In the mountains, Deeba kept running the family: she remarried her daughter-in-law to another of her sons when the first was killed in an airstrike. She arranged the marriage of her widowed daughter, Rewa –– who had lost her husband in combat just a month after their wedding –– to a nephew who himself had lost his first wife in a rocket explosion.
Despite so much sorrow in her 22 years, Rewa is cheerful. “Life was simple there, we chose to live just like our prophet used to live … we were happy,” she says.
“The men in Daesh were better than the men here … they would turn their eyes not to look at us.” And attacks on civilians? “I swear it’s a big lie … they have never done anything like that,” she responds.
Atfah, 24, from Punjab, arrived from Pakistan to live with Isis about three years ago, with her sisters and mother, an ex-English teacher. One brother died fighting in Syria. A second one told them to join him in Afghanistan.
“My brother called us to come for jihad,” she says. “He said that the Americans drop airstrikes and put bombs on Muslims, and kill our children and women … That’s why we do jihad.”
Handling hundreds of women and children is an unprecedented challenge for the government.
For Javid Faisal, spokesman of the Afghan National Security Council, the women are a threat. “Wives and children of Daesh fighters were all radicalised to an extreme level,” he warned. “We can’t release them the way they are right now.”

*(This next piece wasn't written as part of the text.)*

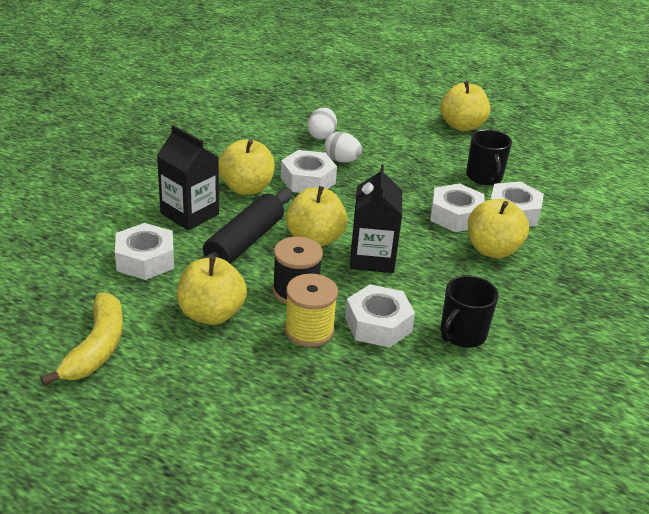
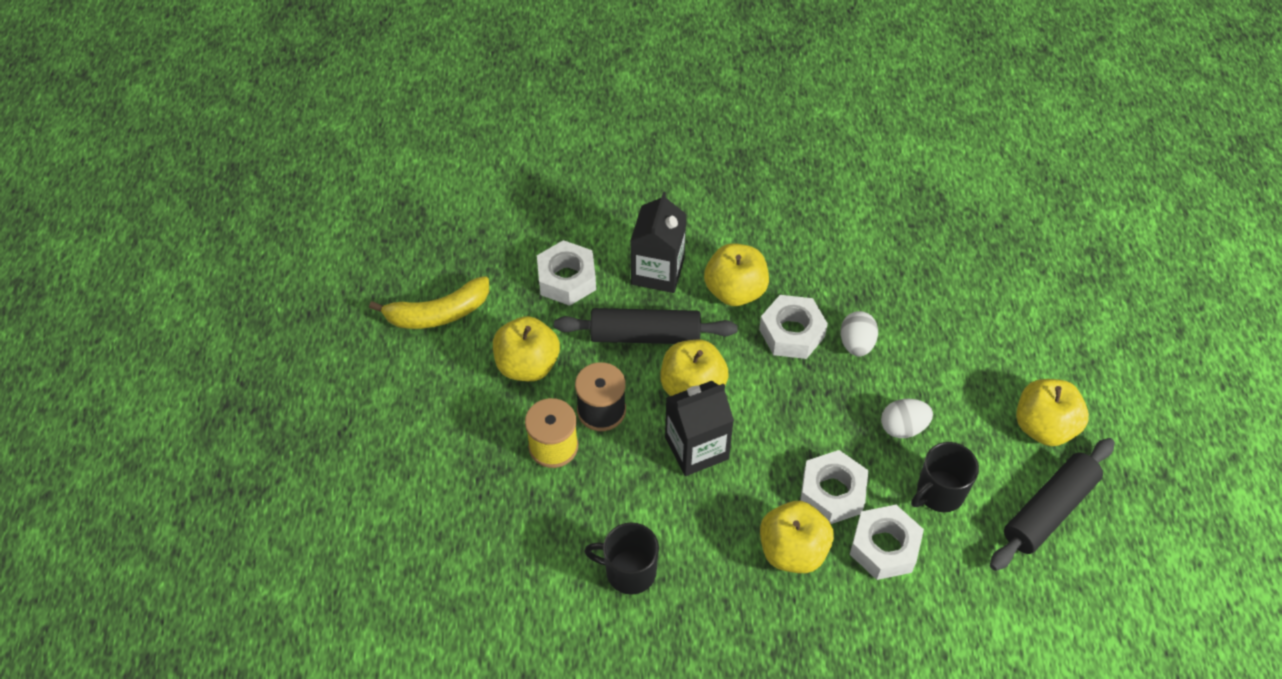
camera: 65 degrees right, 20 degrees up
white egg [307,108,337,140] -> white egg moved to [881,399,933,438]
white nut [345,284,415,348] -> none
none -> black rolling pin [990,438,1115,571]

But the reality is more nuanced. According to a security source working on the issue, although some women did have an active role and are awaiting trial for membership of a terrorist group, others “are here because they were accompanying their husbands, and didn’t participate as fighters or support”.
For these women, authorities are trying to establish identities, to send them back to their families or embassies. It is a long process, dogged by political wrangling.
While many women fear being sent home, Ela, 30, wants to leave at any cost. Originally from Turkey, she was troubled by what she found in the rough, remote mountains of Nangarhar. “Afghanistan is like a different planet,” she says.
She is one of the few with harsh words about the fighters: “They think women don’t understand anything.”